- Episode no.: Series 6 Episode 9
- Directed by: Ian Barnes
- Written by: Jess Brittain
- Original air date: 19 March 2012

Guest appearances
- Justin Edwards as Eric; Clare Grogan as Shelley; Dawn Porter as Receptionist; Tim Key as Dr. O'Dwyer; Tanya Moodie as Layla;

Episode chronology
| ← Previous "Liv" | Next → "Finale" |
- Skins (series 6)

= Mini and Franky =

"Mini and Franky" is the ninth and penultimate episode of the sixth series of the British teen drama Skins. It premiered on E4 in the UK on 19 March 2012. The episode is told from the point of view of characters Mini McGuinness and Franky Fitzgerald.

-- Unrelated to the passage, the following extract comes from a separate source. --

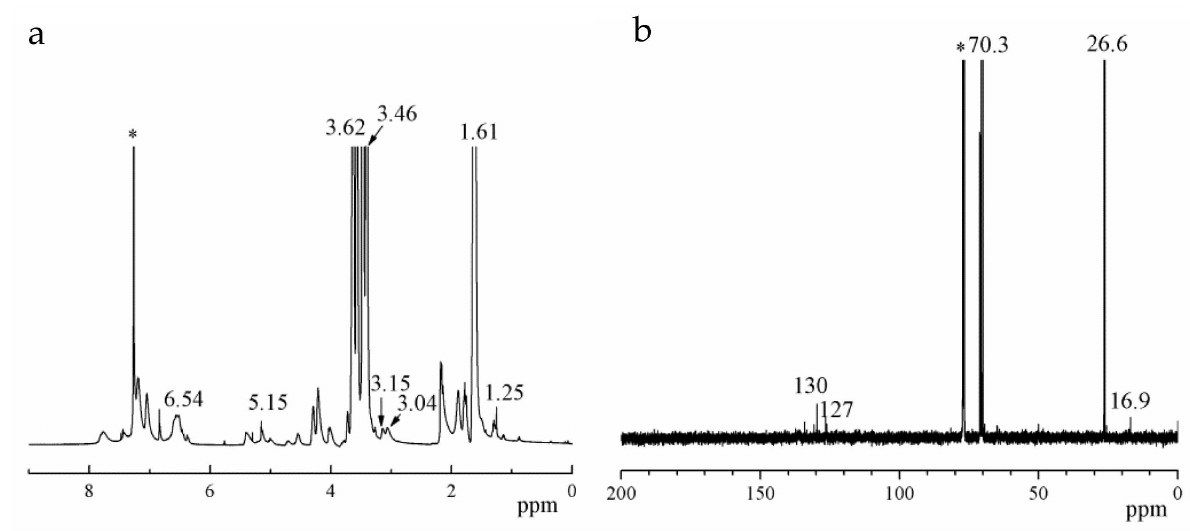
Figure 2. 1 H NMR ( a ) and 13 C NMR ( b ) spectra of PET-DA-PU. (‘*’ for CDCl 3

Mini and Franky are still holed up in Mini's bedroom, but with Matty back in Bristol and Mini's ever-growing baby bump, time is quickly running out for the girls. Things come to a head when Mini's health takes a turn for the worse leaving them isolated and under pressure from family and friends.

==Plot==
The episode begins Franky waking up in Mini's bed and putting her hand towards the light coming in through the window. She turns over, expecting to see Mini, before realises that she is hiding under the duvet. Franky tells Mini that her ultrasound appointment is today, but Mini is reluctant to go. Franky is in the kitchen cooking French toast, when suddenly Mini's mum Shelley and her boyfriend Eric return home from their holiday. Shelley, still unaware of Mini's pregnancy, goes upstairs to check on her and Mini only just manages to cover up her baby bump by covering herself with her duvet. Later, when Franky and Mini are having breakfast, Mini goes over to the window and discovers Matty standing outside, much to her horror. Afterwards, Franky takes Mini to her ultrasound appointment and Matty, wanting to talk to Franky begins following them. While Matty and Franky argue, Mini suddenly collapses behind them. After not initially noticing, Matty calls an ambulance and Mini is rushed to hospital. At the hospital, Alo and Shelley are shocked when they find out about Mini's pregnancy, and Nick finds out that Matty is back in Bristol, causing a fight to break out between the two brothers in the hospital waiting area. Shelley wants Mini to give the baby up for adoption, and they have a blazing row about it, while Franky refuses to call the police on Matty and gives off indications that she may still have feelings for him. Alo, meanwhile, is determined that he doesn't want a baby.

Mini and Franky meet up outside Mini's house, and Franky becomes determined to prevent Shelley from making Mini give up her baby, due to her own experiences with adoption. With a symbolic switching off of their iPhones, the two girls escape to another part of Bristol and find a homeless shelter to stay for the night, masquerading as a lesbian couple to get a room together. The next day, however, Franky intercepts a call from Alo to Mini's phone and deletes it, not wanting anyone to contact Mini. But Mini is starting to have doubts about whether running away from their troubles will make things better. Franky attempts to persuade her to go to Oxford (where she had lived before moving to Bristol), but Mini refuses, and is found by her new stepfather at the bus station. He persuades her to return home, and manages to coax Franky, who is desperate not to lose the only mother figure in her life, to come with them. When they return to Mini's house, Franky is gently sent upstairs to run a bath, and Shelley tells Mini the story of her near miscarriage, and agrees to let her keep the baby. Franky, who has been listening, loses it and flees the house, running down the street in tears. Later that night, Rich picks Mini up and takes her to Alo's farm, where Mini and Alo kiss and finally form a proper relationship. The two dancing a musical number, but suddenly, Mini discovers blood running down her leg.